Here is an example with 10 sources at the roots of unity scaled by 2 and scattered by multiple disjoint intervals and circles.

![Helmholtz Scattering](https://github.com/JuliaApproximation/SingularIntegralEquations.jl/raw/master/images/Helmholtz.gif)

[GravityHelmholtz.jl](https://github.com/JuliaApproximation/SingularIntegralEquations.jl/blob/master/examples/GravityHelmholtz.jl) calculates the solution to the gravity Helmholtz equation with Dirichlet boundary conditions.

![Gravity Helmholtz Scattering](https://github.com/JuliaApproximation/SingularIntegralEquations.jl/raw/master/images/GravityHelmholtz.gif)

# The Faraday Cage

[Laplace.jl](https://github.com/JuliaApproximation/SingularIntegralEquations.jl/blob/master/examples/Laplace.jl) calculates the solution to the Laplace equation with the origin shielded by infinitesimal plates centred at the Nth roots of unity. The essential lines of code are:

```julia
ui = (x,y) -> logabs(complex(x,y)-2) # Single source at (2,0) of strength 2π

N,r = 10,1e-1
cr = exp.(im*2π*(0:N-1)/N)
crl,crr = (1-2im*r)cr,(1+2im*r)cr
dom = ∪(Segment.(crl,crr)) # Set the shielding domain

sp = Space(dom) # Canonical space on the domain
⨍ = DefiniteLineIntegral(dom) # Line integration functional
uiΓ = Fun(t->ui(real(t),imag(t)),sp) # Action of source on shields

# Instantiate the fundamental solution
G = GreensFun((x,y)->0.5,CauchyWeight(sp⊗sp,0))

# The first column augments the system for global unknown constant charge φ0
# The first row ensure constant charge φ0 on all plates
φ0,∂u∂n=[0 ⨍;1 ⨍[G]]\[0.;uiΓ]

# Represent the scattered field
us = (x,y) -> -logkernel(∂u∂n,complex(x,y))/2
```

![Faraday Cage](https://github.com/JuliaApproximation/SingularIntegralEquations.jl/raw/master/images/FaradayCage.png)

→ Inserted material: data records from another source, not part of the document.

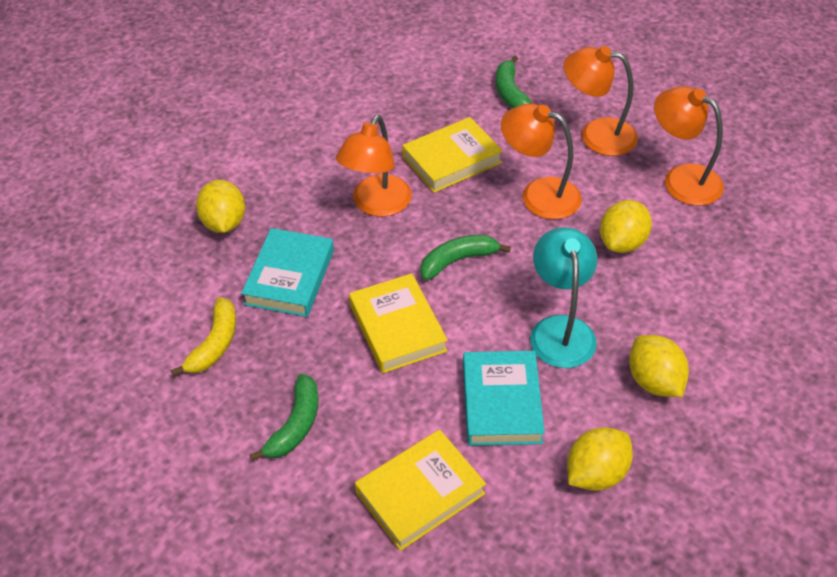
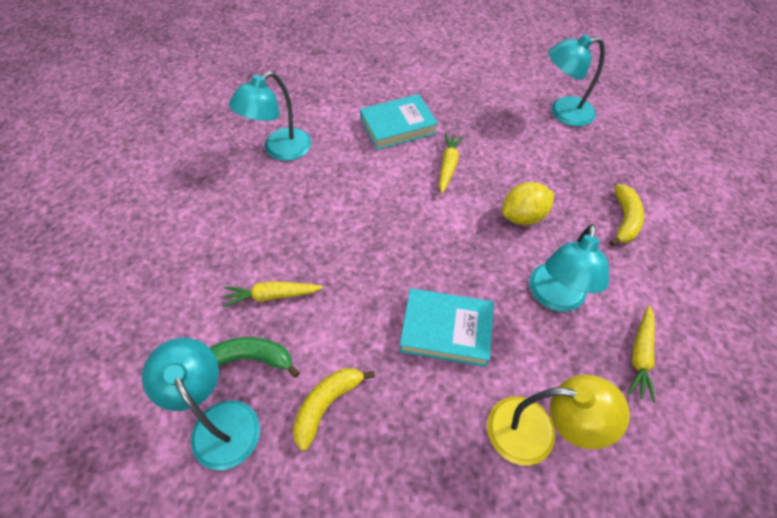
green banana: 3 -> 1
orange lamp: 4 -> 0
turquoise lamp: 1 -> 4
yellow banana: 1 -> 2
yellow book: 3 -> 0
yellow carrot: 0 -> 3
yellow lamp: 0 -> 1
yellow lemon: 4 -> 1

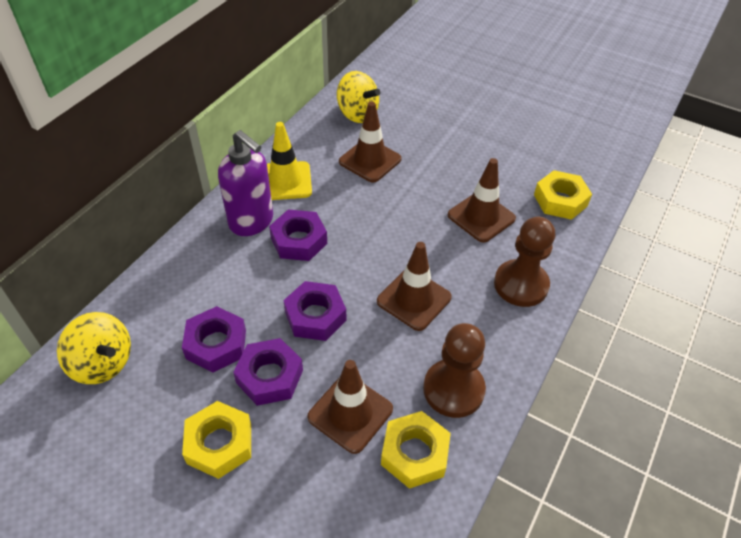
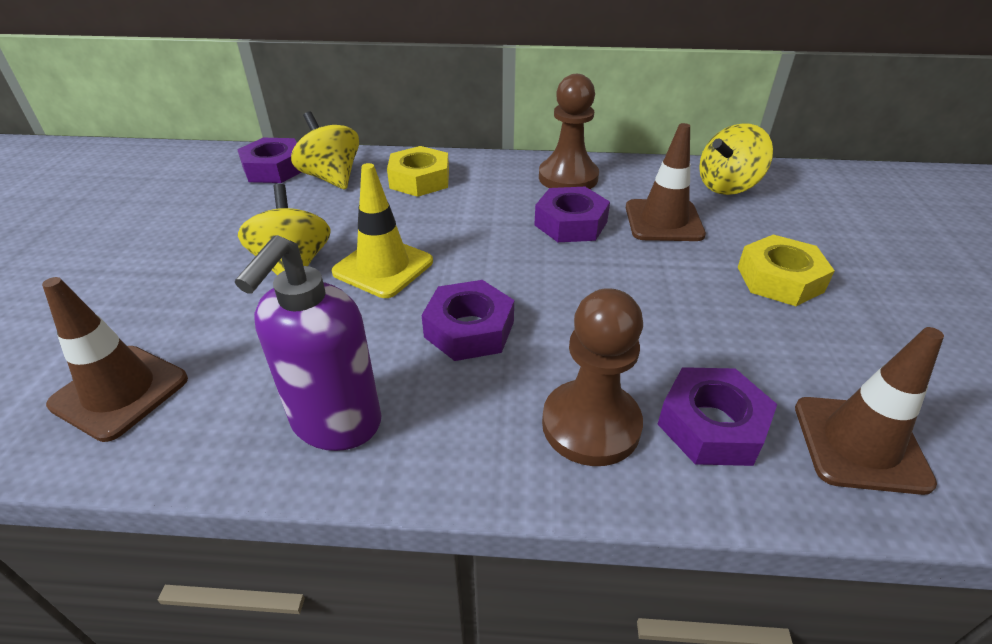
brown traffic cone: 4 -> 3
yellow nut: 3 -> 2
yellow spinning top: 2 -> 3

# Riemann–Hilbert Problems

SingularIntegralEquations.jl has support for Riemann–Hilbert problems and Wiener–Hopf factorizations. [Wiener-Hopf.jl](https://github.com/JuliaApproximation/SingularIntegralEquations.jl/blob/master/examples/Wiener-Hopf.jl) uses the Winer–Hopf factorization to calculate the UL decomposition of a scalar and a block Toeplitz operator. The essential lines of code in the matrix case are:

```julia
G=Fun(z->[-1 -3; -3 -1]/z +
[ 2 2; 1 -3] +
[ 2 -1; 1 2]*z,Circle())

C = Cauchy(-1)
V = (I+(I-G)*C)\(G-I)

L = ToeplitzOperator(inv(I+C*V))
U = ToeplitzOperator(I+V+C*V)
```

# Nonlocal Diffusion

Construct the nonlocal Laplacian acting on Fourier series by computing the spectrum on-the-fly:

```julia
α = 2.5 # ∈ [0, d+2), where d is the number of dimensions
# α is the strength of the singularity of the algebraic kernel
δ = 0.1 # the horizon of the nonlocal integral operator
L = NonlocalLaplacian(Fourier(), α, δ)
```

Afterward, you are free to treat it as any other banded (diagonal) operator.

# References

R. M. Slevinsky & S. Olver, A fast and well-conditioned spectral method for singular integral equations, *J. Comp. Phys.*, **332**:290--315, 2017.

Y. Li & R. M. Slevinsky. Fast and accurate algorithms for the computation of spherically symmetric nonlocal diffusion operators on lattices, arXiv:1810.07131, 2018.